The history of the Languedoc wine region began with the Greeks who introduced the vine in the 5th century BC. But it was under the influence of Romans that local winemaking really took off. Ever since that time wine has played a very important role in the regional economy.
The Languedoc wine region extends from Nîmes to the Spain border, stretching over three departments, the Aude, the Gard and the Herault. It now extends as far as the Pyrenees-Orientales following the creation of the AOC Languedoc regional appellation in 2007, which covers both the Languedoc and Roussillon regions.
This is where we find the 18 PDO (“Protected Designations of Origin)” vineyards covering a total area of 40,000 hectares.

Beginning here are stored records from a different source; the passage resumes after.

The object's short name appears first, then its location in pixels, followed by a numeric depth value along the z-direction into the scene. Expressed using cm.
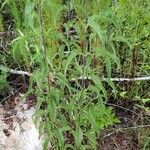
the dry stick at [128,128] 193
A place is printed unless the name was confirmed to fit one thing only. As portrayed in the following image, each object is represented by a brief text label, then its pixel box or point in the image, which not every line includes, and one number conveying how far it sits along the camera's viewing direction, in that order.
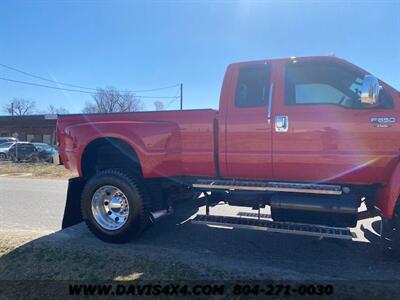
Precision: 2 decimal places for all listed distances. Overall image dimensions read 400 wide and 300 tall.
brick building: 41.12
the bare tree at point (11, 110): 78.44
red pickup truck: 3.94
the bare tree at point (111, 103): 56.09
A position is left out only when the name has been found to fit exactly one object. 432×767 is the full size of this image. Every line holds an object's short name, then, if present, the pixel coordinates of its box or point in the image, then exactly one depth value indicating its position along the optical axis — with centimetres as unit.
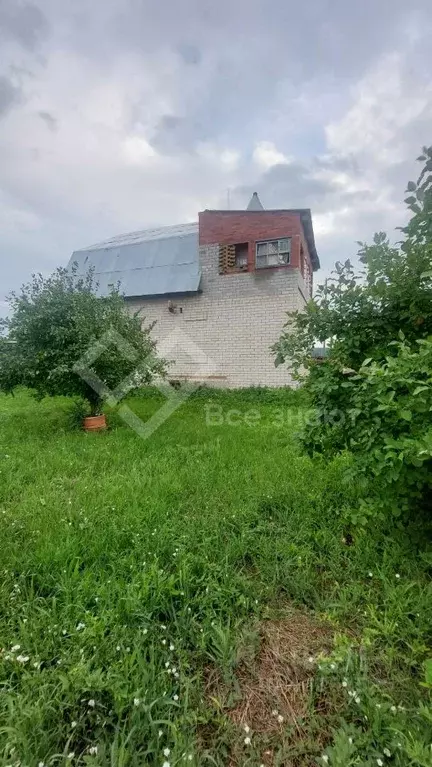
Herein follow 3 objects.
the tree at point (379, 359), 140
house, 794
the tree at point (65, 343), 464
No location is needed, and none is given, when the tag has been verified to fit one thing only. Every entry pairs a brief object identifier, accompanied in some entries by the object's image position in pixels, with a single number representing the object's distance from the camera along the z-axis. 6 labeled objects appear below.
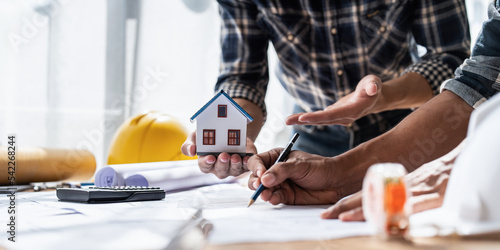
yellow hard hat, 1.37
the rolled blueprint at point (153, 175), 1.05
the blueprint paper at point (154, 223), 0.53
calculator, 0.87
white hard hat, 0.49
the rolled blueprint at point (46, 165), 1.15
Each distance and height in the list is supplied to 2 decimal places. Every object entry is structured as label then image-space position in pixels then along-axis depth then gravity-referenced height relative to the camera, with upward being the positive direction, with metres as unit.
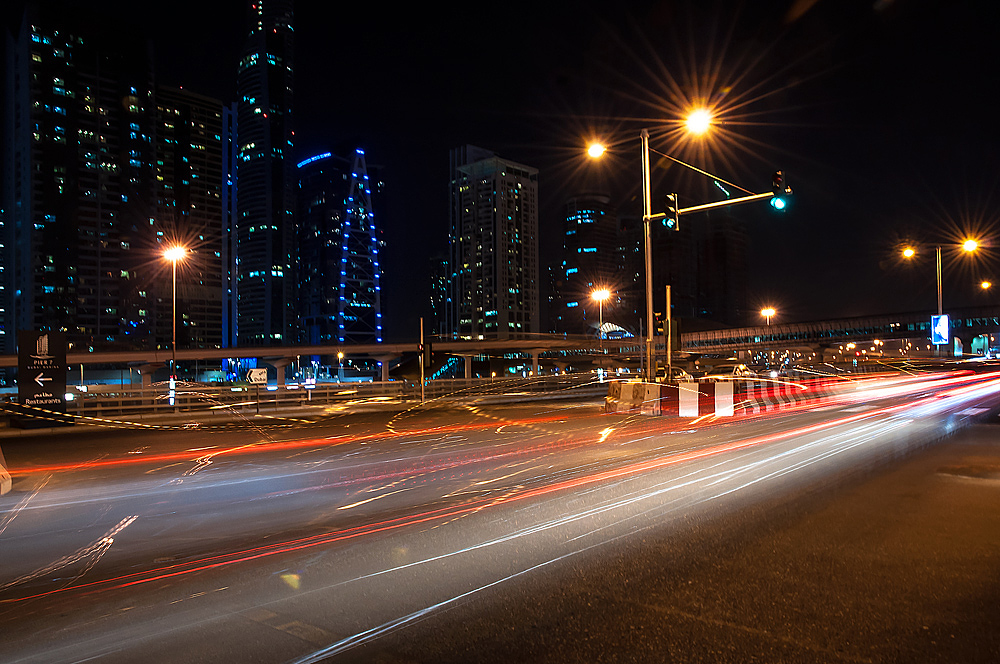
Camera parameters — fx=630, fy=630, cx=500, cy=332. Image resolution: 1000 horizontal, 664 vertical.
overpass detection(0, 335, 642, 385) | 75.12 -0.19
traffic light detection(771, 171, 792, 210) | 16.29 +3.96
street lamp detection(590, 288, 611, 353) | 50.95 +4.24
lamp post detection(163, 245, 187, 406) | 30.02 +4.71
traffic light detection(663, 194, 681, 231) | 18.44 +3.87
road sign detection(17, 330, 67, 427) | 20.11 -0.69
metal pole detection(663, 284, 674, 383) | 22.02 +0.27
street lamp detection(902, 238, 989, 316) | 31.52 +4.72
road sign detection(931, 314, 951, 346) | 32.69 +0.60
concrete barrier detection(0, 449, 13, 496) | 10.10 -2.15
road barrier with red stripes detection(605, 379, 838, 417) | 20.98 -1.94
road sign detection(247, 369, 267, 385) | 31.08 -1.20
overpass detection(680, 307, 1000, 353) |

Due to the sheer size of the region, there is a wide range of terroirs, each with different soils, climates and grape varieties. The contrast between the harsher climate of the foothills of the Pyrenees and the Massif Central and the very mild climate on the shores of the Mediterranean is significant.
By the sea, the soil tends to be sand, limestone or clay. At the base of small ridges and valleys, the soil is schist with large terraces of pebbles. The climate is typically Mediterranean but the more inland one goes, the more it takes on oceanic characteristics. The grape varieties from the Languedoc wine region are also very diverse.
Although the most famous varieties such as Syrah, Grenache, Mourvèdre, Carignan and Cinsault are planted in the majority of the region, we also find other lesser known varieties, some typically local (Cot, Malbec, Lladoner Pelut, Rolle, etc). So there are not one but many terroirs. The last 30 years have also seen a major restructuring of the wine region to enable the production of premium quality wines, a better adaptation of traditional grapes varieties, the characterization of the terroirs and well-managed winemaking.